**Selected extract**.
Start of Block
He told Monday’s meeting of the county audit and governance committee that, for the moment, the extra recruits would not solve the long-term aim of reducing the numbers of young people who require specialist residential care, where costs typically start at £4.000 a week. He said that would remain a job for the most experienced of foster carers who had both the aptitude and training for the most challenging of young people.

Mr Jarman said that the new foster carers expected to start work in the coming financial year were made up of 28 who would be available for general need and 23 who were mainly family members with a connection to the child, or children, they would foster.

Asked about why there had been delays Mr Jarman admitted: “I think we were overly optimistic about the timescales…but it now works like a pipeline and there is weekly monitoring so we can see where people are in the system and chase things up, if we need to.”

He said that even with the limited scale of new recruits so far the county had been able to cut back on six agency foster carers: “It doesn’t seem a lot but it is progress in the right direction in the current climate,” said Mr Jarman.

Cabinet brief holder for the service Cllr Steve Butler said that the new recruits would not be asked to take on some of the county’s more challenging young people, a job which only a few of the more experienced foster carers were prepared to undertake: “We have different levels of foster carers and the last thing anybody in their right mind would do is put difficult to place children with a new foster carer,” he said.
End of Block
**Information supplied**.
Start of Block
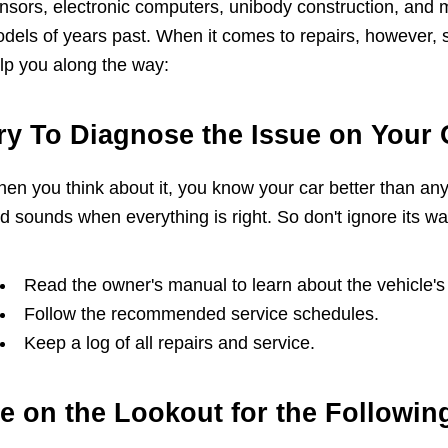
nsors, electronic computers, unibody construction, and mo
dels of years past. When it comes to repairs, however, 
lp you along the way:
ry To Diagnose the Issue on Your
en you think about it, you know your car better than any
d sounds when everything is right. So don't ignore its wa
Read the owner's manual to learn about the vehicle
Follow the recommended service schedules.
Keep a log of all repairs and service.
e on the Lookout for the Followin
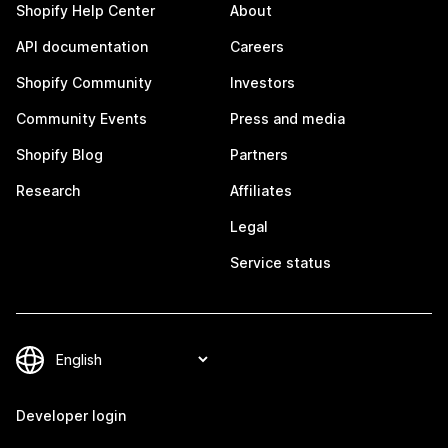
Shopify Help Center
About
API documentation
Careers
Shopify Community
Investors
Community Events
Press and media
Shopify Blog
Partners
Research
Affiliates
Legal
Service status
Developer login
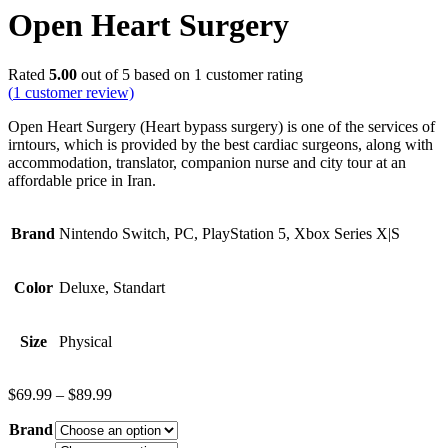
Open Heart Surgery
Rated
5.00
out of 5 based on
1
customer rating
(
1
customer review)
Open Heart Surgery (Heart bypass surgery) is one of the services of
irntours, which is provided by the best cardiac surgeons, along with
accommodation, translator, companion nurse and city tour at an
affordable price in Iran.
Brand
Nintendo Switch, PC, PlayStation 5, Xbox Series X|S
Color
Deluxe, Standart
Size
Physical
$
69.99
–
$
89.99
Brand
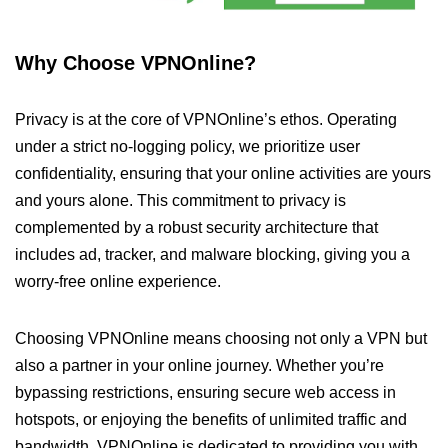
Why Choose VPNOnline?
Privacy is at the core of VPNOnline’s ethos. Operating
under a strict no-logging policy, we prioritize user
confidentiality, ensuring that your online activities are yours
and yours alone. This commitment to privacy is
complemented by a robust security architecture that
includes ad, tracker, and malware blocking, giving you a
worry-free online experience.
Choosing VPNOnline means choosing not only a VPN but
also a partner in your online journey. Whether you’re
bypassing restrictions, ensuring secure web access in
hotspots, or enjoying the benefits of unlimited traffic and
bandwidth, VPNOnline is dedicated to providing you with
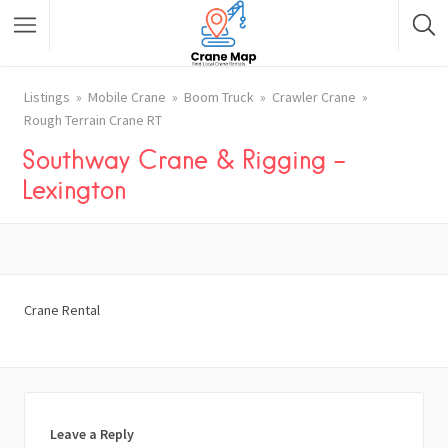
Listings
Mobile Crane
Boom Truck
Crawler Crane
Rough Terrain Crane RT
Southway Crane & Rigging –
Lexington
Crane Rental
Leave a Reply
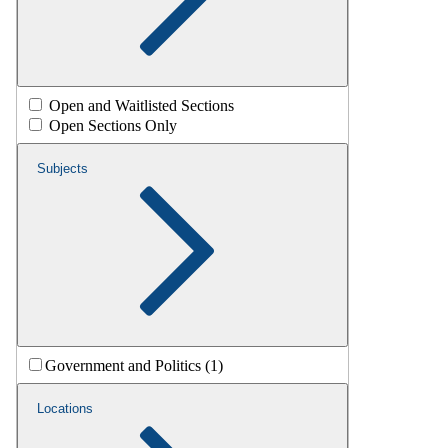
Open and Waitlisted Sections
Open Sections Only
Subjects
Government and Politics (1)
Locations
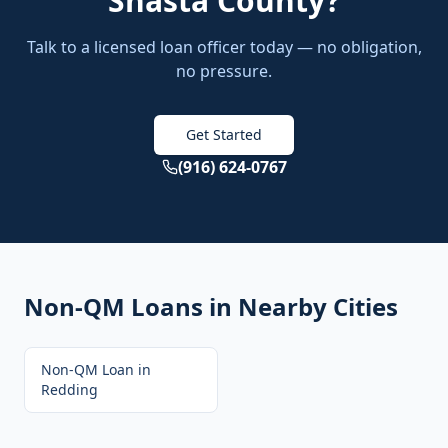
Shasta County
?
Talk to a licensed loan officer today — no obligation,
no pressure.
Get Started
(916) 624-0767
Non-QM Loans
in Nearby Cities
Non-QM Loan
in
Redding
End of Block
**Written task A**. Copy the article on foster carer recruitment word for word, from "He said that even" to "said Mr Jarman.".
**Written task B**.
Answer these questions using the article on foster carer recruitment:
(i) At which committee's meeting did Mr Jarman speak?
(ii) How many of the new foster carers would be available for general need?
(iii) How many agency foster carers had the county been able to cut back on?

**Answer section A**.
He said that even with the limited scale of new recruits so far the county had been able to cut back on six agency foster carers: “It doesn’t seem a lot but it is progress in the right direction in the current climate,” said Mr Jarman.

**Answer section B**.
(i) The county audit and governance committee
(ii) 28
(iii) Six